Almac has also developed a prognostic assay for prostate cancer, based on gene expression, that can be used to identify prostate cancer patients at high risk of metastatic recurrence following treatment, which has been through analytical and clinical validation, and it has launched a prognostic assay to detect stage II or stage III colon cancer.
Further, the firm has developed a tumor protein 53 (TP53) clinical trial assay for clients and performs research-use-only microsatellite instability testing.
Just last month, the firm launched ClaraT software for classifying biologically relevant gene expression signatures into a comprehensive, easy-to-interpret report. Biopharma and academic biomarker discovery and translational research entities receive an interactive report that enables visualization of the key discriminating biological processes within an individual tumor sample.
The software classifies relevant published gene expression signatures alongside Almac’s proprietary assays and single gene targets, and it links them to multiple key biological processes in The Hallmarks of Cancer, a seminal peer-reviewed article published in the journal Cell in 2000 and update in 2011.
In October, Almac announced the completion of an investment in its Durham, clinical diagnostic services with the opening of a 24,000 square-foot building.
As part of Almac’s ongoing growth strategy, the expansion added a fourth building to the Durham campus and provided additional office space for more than 100 new employees over the next three years. The firm provides a range of end-to-end clinical trial supply solutions and biomarker diagnostic services for clinical trials in the facility.
The expansion of service capacity came on the back of the conclusion of a previous $5.2 million investment at the Durham facility in 2016, which included an expansion of its clinical services operations and development of its diagnostics and clinical technologies services.
In April, Almac Dx said it had analytically validated the Illumina TruSight Tumor 170 cancer mutation panel as an investigational-use-only assay for prospective testing in clinical trials, positioning it as a partner with interested pharma and biotech firms that would use the assay to support clinical trial enrichment for future cancer trials.
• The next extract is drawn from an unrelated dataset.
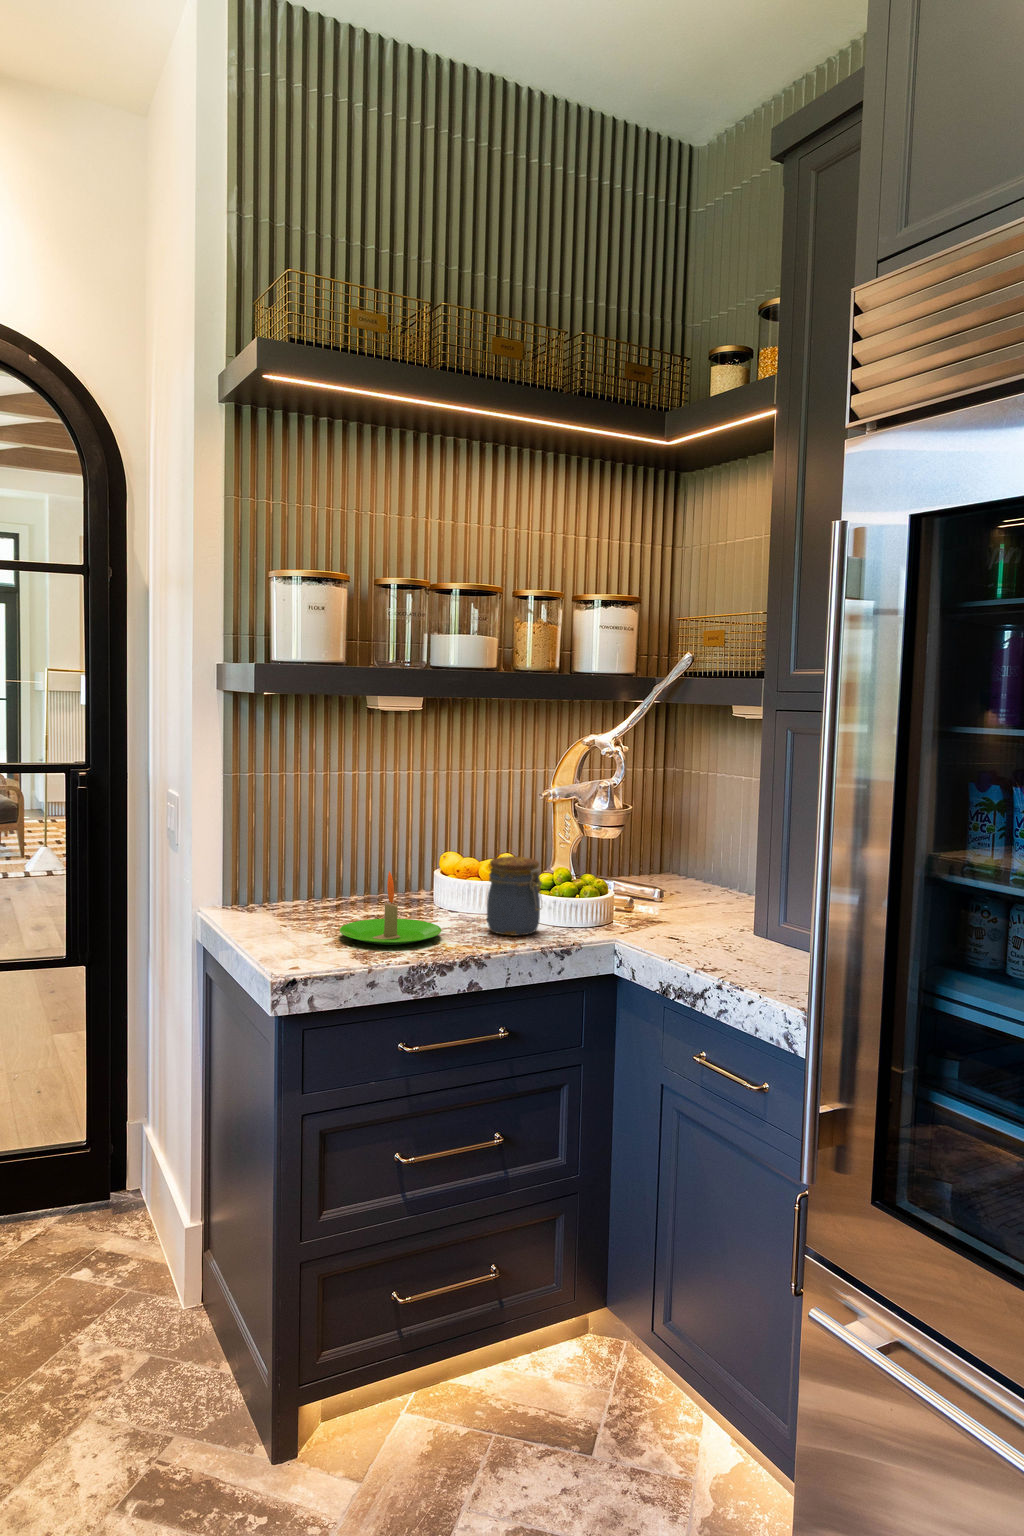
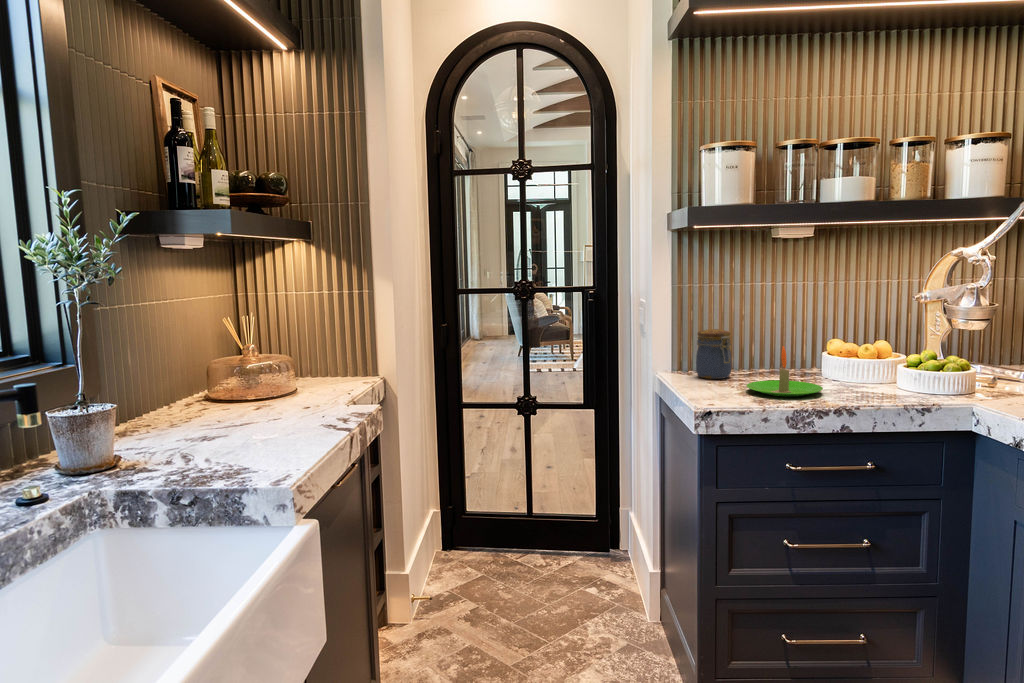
jar: present [487,856,542,935] -> present [696,329,732,379]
In February, Almac said that it selected Clinical Trial Solution, a product launched by DNAnexus, a biomedical informatics and data management company, to enable it to streamline the use of NGS data in regulated clinical trials. The DNAnexus cloud-based CTS enables the use of genomic and other -omic information in combination with trials data to reduce the time and cost of clinical development, and improve trial results and patient care, Almac said.
In March 2017, the European Organization for the Research and Treatment of Cancer (EORTC) — which has been seeking to streamline patient inclusion in clinical trials of molecularly targeted treatments, and to standardize next-generation sequencing and gene expression analysis — selected Almac to establish molecular profiles of cancer patient samples.
Last November, it acquired BioClin Laboratories, an Athlone, Ireland-based organization providing analytical services, including GMP microbiology testing and GLP bioanalysis.
Harkin said he believes that Almac's ownership by the broader Almac Group, which has 5,000 employees and has existed for 50 years, provides it with a stability that is attractive to customers when it is competing for business with other organizations, including smaller standalone companies and businesses that are part of larger companies, such as Covance, part of LabCorp, and Foundation Medicine, part of Roche.
In the context of clinical trials, demonstrating stability as a business is important, Harkin said, because CDx programs can run for five, or more, years.